2
votes

I want to use cassandra as a DB to store messages, when in my model messages are aggregate by channel. the 3 main important field of message:

  1. channel_id
  2. created_by
  3. message_id (unique)

The main read/fetch API is get messages by channel sorted by created_by. Plus, I have a low scale messages update by channel_id + message_id.

So my question is regarding the primary_key definition. If I will define it (channel_id,created_by) will I be able to do an UPDATE with WHERE cLause like channel_id=X and message_id=XX, even if message_id is not in the primary key (I do give the query the partition key)?

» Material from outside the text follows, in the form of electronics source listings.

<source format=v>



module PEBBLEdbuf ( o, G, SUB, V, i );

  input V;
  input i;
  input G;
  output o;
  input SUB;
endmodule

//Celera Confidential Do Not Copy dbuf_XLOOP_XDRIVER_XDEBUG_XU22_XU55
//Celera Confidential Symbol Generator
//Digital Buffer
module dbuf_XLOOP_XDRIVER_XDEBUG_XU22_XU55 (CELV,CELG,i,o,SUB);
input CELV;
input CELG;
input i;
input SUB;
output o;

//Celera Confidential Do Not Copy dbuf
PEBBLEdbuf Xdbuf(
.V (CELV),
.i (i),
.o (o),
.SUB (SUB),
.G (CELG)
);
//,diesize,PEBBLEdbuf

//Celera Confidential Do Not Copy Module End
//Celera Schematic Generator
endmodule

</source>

And if not, if I will define the primary key like this (channel_id,created_by, message_id) will I be able to do the read with where cause with only 1 clustering column (channel_id,created_by) and do the update using the where cause channel_id + message_id?

Thanks

2

2 Answers

1
votes

define it (channel_id,created_by) will I be able to do an UPDATE with WHERE cLause like channel_id=X and message_id=XX

No. All primary key components are required for a write operation in Cassandra. First you will have to provide created_by. message_id is not part of the key, so that will have to be removed.

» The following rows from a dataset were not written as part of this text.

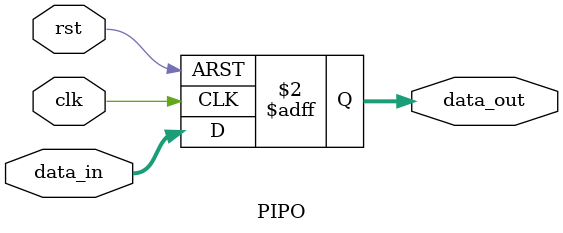
<source format=v>
module PIPO #(parameter width=4)(
  input clk,rst, 
  input [width-1:0]data_in,
  output reg [width-1:0]data_out);
  
  always@(posedge clk or posedge rst)begin
    if(rst)
      data_out<= 0;
    else 
      data_out<= data_in;
  end
endmodule

</source>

And if not, if I will define the primary key like this (channel_id,created_by, message_id) will I be able to do the read with WHERE cause with only 1 clustering column (channel_id,created_by)

Yes, this will work:

SELECT * FROM messages WHERE channel_id='1' AND created_by='Aaron';

This ^ works, because you have provided the first two primary key components, without skipping any. Cassandra can easily find the node containing the partition for channel_id, and scan down to the row starting with created_by.

and do the update using the WHERE cause channel_id + message_id?

No. Again, you would need to provide created_by for the write to succeed.

0
votes

The primary key selection decision is one of the most important part in Cassandra data modeling. You need to understand the table. I am not sure if I can help you with the above-provided information by you. But I will still give it a try.

Your requirement:

  1. Sort by created_by.
  2. Update with channel_id + message_id

Try having channel_id + message_id as the partition key and created_by as clustering key. Message_id in the primary key will also help in ensuring uniqueness.

Recently I found DS220 course on Data modeling on https://academy.datastax.com/. This is awesome.